About this task:
From the entries below, output the line with "148: (845, 557)" and each following line up to and including the line with "166: (648, 447)", exactly as written.
----- Material supplied
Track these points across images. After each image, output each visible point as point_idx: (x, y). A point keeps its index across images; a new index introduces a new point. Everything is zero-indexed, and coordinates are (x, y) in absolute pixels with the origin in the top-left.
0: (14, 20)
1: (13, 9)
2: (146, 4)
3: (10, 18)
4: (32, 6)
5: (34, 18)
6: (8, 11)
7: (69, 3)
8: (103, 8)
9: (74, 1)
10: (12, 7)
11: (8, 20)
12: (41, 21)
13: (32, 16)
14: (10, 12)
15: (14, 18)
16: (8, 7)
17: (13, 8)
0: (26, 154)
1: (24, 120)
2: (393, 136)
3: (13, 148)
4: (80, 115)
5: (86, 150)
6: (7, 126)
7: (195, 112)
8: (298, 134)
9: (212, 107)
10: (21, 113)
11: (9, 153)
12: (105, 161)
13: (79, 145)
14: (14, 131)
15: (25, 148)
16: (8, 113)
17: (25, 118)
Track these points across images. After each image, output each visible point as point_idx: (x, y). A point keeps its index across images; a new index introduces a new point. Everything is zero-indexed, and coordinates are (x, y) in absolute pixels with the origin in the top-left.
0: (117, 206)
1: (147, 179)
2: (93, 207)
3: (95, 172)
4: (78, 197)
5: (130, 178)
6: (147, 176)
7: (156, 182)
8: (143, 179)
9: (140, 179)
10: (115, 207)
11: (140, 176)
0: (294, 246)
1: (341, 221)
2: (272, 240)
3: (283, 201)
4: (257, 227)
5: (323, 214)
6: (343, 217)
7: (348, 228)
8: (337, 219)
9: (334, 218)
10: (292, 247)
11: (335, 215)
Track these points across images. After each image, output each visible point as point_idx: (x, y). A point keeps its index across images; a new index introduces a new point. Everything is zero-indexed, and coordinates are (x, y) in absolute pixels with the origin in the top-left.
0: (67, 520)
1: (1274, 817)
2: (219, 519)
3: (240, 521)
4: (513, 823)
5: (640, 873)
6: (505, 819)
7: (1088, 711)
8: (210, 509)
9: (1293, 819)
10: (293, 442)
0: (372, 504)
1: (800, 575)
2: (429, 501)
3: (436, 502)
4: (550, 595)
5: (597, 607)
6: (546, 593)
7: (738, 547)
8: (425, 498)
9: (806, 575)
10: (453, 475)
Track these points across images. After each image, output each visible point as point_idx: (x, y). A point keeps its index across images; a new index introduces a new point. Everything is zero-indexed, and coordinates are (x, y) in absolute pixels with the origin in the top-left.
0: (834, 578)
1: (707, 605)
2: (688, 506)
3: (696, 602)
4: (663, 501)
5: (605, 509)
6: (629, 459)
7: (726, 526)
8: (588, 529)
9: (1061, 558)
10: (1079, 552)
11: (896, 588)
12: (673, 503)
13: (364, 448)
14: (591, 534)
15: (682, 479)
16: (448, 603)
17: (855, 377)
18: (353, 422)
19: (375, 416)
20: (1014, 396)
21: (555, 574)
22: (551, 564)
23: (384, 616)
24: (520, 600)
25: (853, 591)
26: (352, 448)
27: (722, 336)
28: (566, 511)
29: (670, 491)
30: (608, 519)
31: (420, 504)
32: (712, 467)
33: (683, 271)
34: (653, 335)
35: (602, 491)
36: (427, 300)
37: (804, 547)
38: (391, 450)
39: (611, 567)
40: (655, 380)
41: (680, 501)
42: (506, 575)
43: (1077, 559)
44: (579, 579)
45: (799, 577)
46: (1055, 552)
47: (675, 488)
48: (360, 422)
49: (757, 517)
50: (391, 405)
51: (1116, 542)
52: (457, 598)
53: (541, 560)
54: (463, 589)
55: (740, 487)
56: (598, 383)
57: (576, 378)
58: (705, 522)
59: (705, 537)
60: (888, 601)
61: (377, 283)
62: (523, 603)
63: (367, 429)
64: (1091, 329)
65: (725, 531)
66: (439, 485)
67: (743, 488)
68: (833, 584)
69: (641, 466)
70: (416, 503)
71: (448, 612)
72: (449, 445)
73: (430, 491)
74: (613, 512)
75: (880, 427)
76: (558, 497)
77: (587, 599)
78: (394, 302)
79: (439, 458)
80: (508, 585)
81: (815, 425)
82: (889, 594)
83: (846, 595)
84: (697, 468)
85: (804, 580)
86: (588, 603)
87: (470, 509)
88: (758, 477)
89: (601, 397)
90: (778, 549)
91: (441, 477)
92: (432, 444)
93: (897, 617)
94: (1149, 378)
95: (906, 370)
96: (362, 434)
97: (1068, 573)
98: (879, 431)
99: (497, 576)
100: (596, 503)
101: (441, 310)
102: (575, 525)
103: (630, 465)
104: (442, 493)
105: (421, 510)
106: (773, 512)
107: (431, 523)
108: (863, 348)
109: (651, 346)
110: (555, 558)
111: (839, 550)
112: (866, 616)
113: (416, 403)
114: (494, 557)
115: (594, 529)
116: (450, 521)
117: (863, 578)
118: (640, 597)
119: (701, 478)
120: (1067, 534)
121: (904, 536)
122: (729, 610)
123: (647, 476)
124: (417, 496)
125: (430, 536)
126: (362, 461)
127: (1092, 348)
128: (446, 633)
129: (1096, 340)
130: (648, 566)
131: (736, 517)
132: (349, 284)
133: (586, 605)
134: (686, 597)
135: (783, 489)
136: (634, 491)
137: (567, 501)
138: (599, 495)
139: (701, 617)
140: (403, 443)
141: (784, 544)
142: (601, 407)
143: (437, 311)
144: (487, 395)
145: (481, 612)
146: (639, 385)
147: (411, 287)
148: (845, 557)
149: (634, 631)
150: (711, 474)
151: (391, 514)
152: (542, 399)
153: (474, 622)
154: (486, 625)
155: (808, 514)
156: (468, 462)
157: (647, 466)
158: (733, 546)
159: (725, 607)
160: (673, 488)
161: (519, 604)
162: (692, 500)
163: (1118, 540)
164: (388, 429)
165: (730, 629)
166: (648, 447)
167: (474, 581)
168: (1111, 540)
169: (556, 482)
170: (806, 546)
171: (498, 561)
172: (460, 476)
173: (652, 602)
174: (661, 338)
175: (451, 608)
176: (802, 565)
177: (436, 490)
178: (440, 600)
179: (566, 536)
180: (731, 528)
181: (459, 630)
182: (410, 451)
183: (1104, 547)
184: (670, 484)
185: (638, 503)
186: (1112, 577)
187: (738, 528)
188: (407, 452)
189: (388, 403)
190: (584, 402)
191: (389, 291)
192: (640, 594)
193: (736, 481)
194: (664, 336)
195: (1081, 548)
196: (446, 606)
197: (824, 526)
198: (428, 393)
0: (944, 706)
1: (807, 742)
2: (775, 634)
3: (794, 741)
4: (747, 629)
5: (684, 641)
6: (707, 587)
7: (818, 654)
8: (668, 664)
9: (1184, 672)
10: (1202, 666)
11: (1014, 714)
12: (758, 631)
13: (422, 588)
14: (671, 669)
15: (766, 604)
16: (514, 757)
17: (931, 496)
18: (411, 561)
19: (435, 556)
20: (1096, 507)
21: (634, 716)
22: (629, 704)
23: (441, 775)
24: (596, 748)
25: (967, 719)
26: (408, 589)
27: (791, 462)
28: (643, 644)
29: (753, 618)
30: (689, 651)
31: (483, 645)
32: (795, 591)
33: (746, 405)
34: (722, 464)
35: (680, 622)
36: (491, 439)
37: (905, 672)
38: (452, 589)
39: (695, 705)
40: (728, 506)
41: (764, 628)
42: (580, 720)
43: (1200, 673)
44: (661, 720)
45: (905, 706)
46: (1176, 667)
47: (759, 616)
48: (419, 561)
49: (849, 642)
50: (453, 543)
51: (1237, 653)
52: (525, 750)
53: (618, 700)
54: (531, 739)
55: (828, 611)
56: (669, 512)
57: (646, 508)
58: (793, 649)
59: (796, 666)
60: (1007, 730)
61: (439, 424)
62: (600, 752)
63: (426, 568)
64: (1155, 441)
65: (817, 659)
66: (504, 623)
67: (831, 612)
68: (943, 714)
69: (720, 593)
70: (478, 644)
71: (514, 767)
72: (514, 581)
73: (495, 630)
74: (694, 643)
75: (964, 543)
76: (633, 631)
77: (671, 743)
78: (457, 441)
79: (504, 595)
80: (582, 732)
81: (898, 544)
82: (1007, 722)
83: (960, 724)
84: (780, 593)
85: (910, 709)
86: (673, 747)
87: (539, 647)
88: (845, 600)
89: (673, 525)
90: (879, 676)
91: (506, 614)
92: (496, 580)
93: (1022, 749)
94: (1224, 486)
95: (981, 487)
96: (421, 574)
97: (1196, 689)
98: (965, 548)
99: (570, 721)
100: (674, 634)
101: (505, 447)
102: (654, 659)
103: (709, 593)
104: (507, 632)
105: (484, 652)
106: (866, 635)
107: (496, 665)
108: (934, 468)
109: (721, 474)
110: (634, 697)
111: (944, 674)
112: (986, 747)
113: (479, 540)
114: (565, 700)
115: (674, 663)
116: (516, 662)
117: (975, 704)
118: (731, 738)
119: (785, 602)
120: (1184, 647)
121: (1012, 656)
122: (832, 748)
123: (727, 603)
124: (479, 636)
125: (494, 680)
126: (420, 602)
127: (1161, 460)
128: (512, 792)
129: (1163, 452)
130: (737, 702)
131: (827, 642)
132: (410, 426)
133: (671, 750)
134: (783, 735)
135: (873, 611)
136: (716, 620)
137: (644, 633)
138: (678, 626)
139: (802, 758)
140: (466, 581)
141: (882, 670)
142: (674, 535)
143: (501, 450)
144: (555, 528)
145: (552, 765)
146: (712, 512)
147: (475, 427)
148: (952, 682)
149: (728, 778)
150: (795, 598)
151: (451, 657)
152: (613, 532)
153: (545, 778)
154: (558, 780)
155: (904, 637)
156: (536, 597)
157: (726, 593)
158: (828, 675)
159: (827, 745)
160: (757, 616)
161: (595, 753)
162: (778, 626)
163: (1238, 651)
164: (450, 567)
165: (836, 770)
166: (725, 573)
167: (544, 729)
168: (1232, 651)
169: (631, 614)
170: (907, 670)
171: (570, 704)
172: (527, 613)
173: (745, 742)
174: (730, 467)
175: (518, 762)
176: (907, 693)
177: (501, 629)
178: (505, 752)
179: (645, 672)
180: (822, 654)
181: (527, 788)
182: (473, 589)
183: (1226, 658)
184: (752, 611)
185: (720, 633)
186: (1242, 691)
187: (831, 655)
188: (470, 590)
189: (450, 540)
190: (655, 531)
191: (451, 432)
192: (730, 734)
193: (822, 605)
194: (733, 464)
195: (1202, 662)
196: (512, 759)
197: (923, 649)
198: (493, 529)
----------
Worked solution:
148: (845, 557)
149: (634, 631)
150: (711, 474)
151: (391, 514)
152: (542, 399)
153: (474, 622)
154: (486, 625)
155: (808, 514)
156: (468, 462)
157: (647, 466)
158: (733, 546)
159: (725, 607)
160: (673, 488)
161: (519, 604)
162: (692, 500)
163: (1118, 540)
164: (388, 429)
165: (730, 629)
166: (648, 447)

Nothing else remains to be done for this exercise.